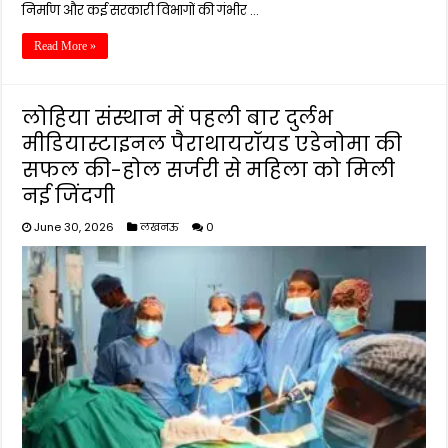
निर्माण और कई सरकारी विभागों की गंभीर …
Read More »
लोहिया संस्थान में पहली बार दुर्लभ
मीडियास्टाइनल पैराथायरॉयड एडेनोमा की
सफल की-होल सर्जरी से महिला को मिली
नई जिंदगी
June 30, 2026
लखनऊ
0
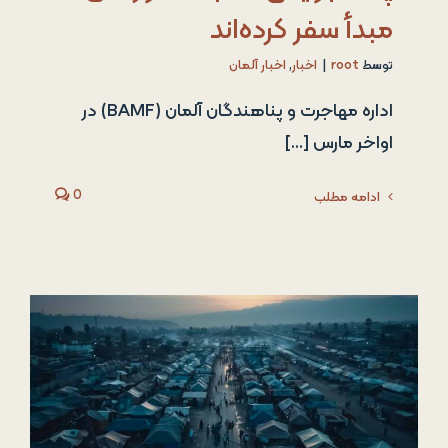
مبدأ سفر کرده‌اند
توسط
root
|
اخبار
,
اخبار آلمان
اداره مهاجرت و پناهندگان آلمان (BAMF) در
اواخر مارس [...]
0
ادامه مطلب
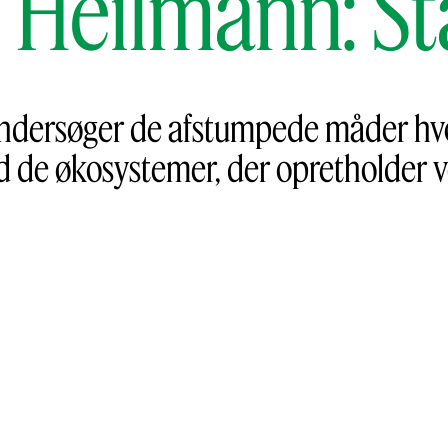
Heilmann: St
dersøger de afstumpede måder hvo
 de økosystemer, der opretholder vo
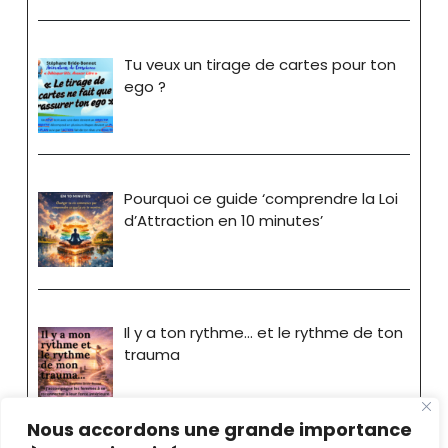
Tu veux un tirage de cartes pour ton
ego ?
Pourquoi ce guide ‘comprendre la Loi
d’Attraction en 10 minutes’
Il y a ton rythme… et le rythme de ton
trauma
Nous accordons une grande importance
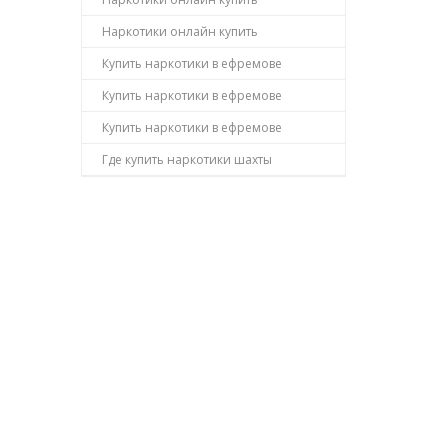
Наркотики онлайн купить
Купить наркотики в ефремове
Купить наркотики в ефремове
Купить наркотики в ефремове
Где купить наркотики шахты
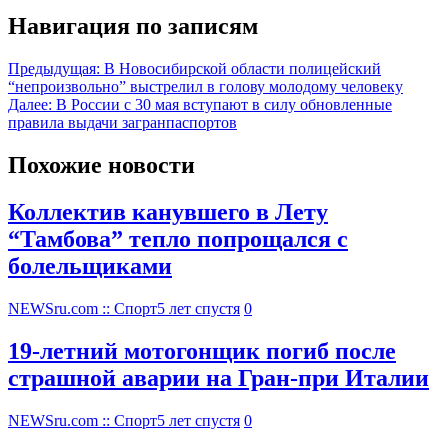
Навигация по записям
Предыдущая:
В Новосибирской области полицейский
“непроизвольно” выстрелил в голову молодому человеку
Далее:
В России с 30 мая вступают в силу обновленные
правила выдачи загранпаспортов
Похожие новости
Коллектив канувшего в Лету
“Тамбова” тепло попрощался с
болельщиками
NEWSru.com :: Спорт
5 лет спустя
0
19-летний мотогонщик погиб после
страшной аварии на Гран-при Италии
NEWSru.com :: Спорт
5 лет спустя
0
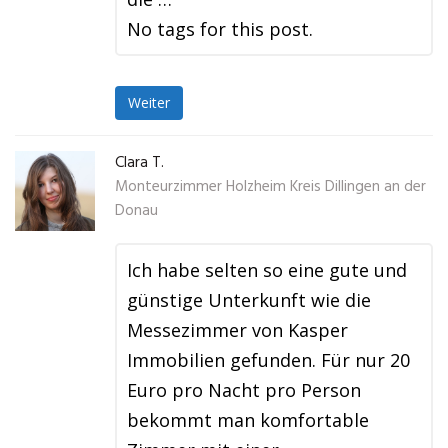
No tags for this post.
Weiter
Clara T.
Monteurzimmer Holzheim Kreis Dillingen an der
Donau
Ich habe selten so eine gute und
günstige Unterkunft wie die
Messezimmer von Kasper
Immobilien gefunden. Für nur 20
Euro pro Nacht pro Person
bekommt man komfortable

-----

**Written task:**
Omit the pictures, then extract verbatim only those lines that fall between the line containing "Похожие новости" and the final line of the records above, both included.

**Reply to the task:**
Похожие новости
Коллектив канувшего в Лету
“Тамбова” тепло попрощался с
болельщиками
NEWSru.com :: Спорт
5 лет спустя
0
19-летний мотогонщик погиб после
страшной аварии на Гран-при Италии
NEWSru.com :: Спорт
5 лет спустя
0
No tags for this post.
Weiter
Clara T.
Monteurzimmer Holzheim Kreis Dillingen an der
Donau
Ich habe selten so eine gute und
günstige Unterkunft wie die
Messezimmer von Kasper
Immobilien gefunden. Für nur 20
Euro pro Nacht pro Person
bekommt man komfortable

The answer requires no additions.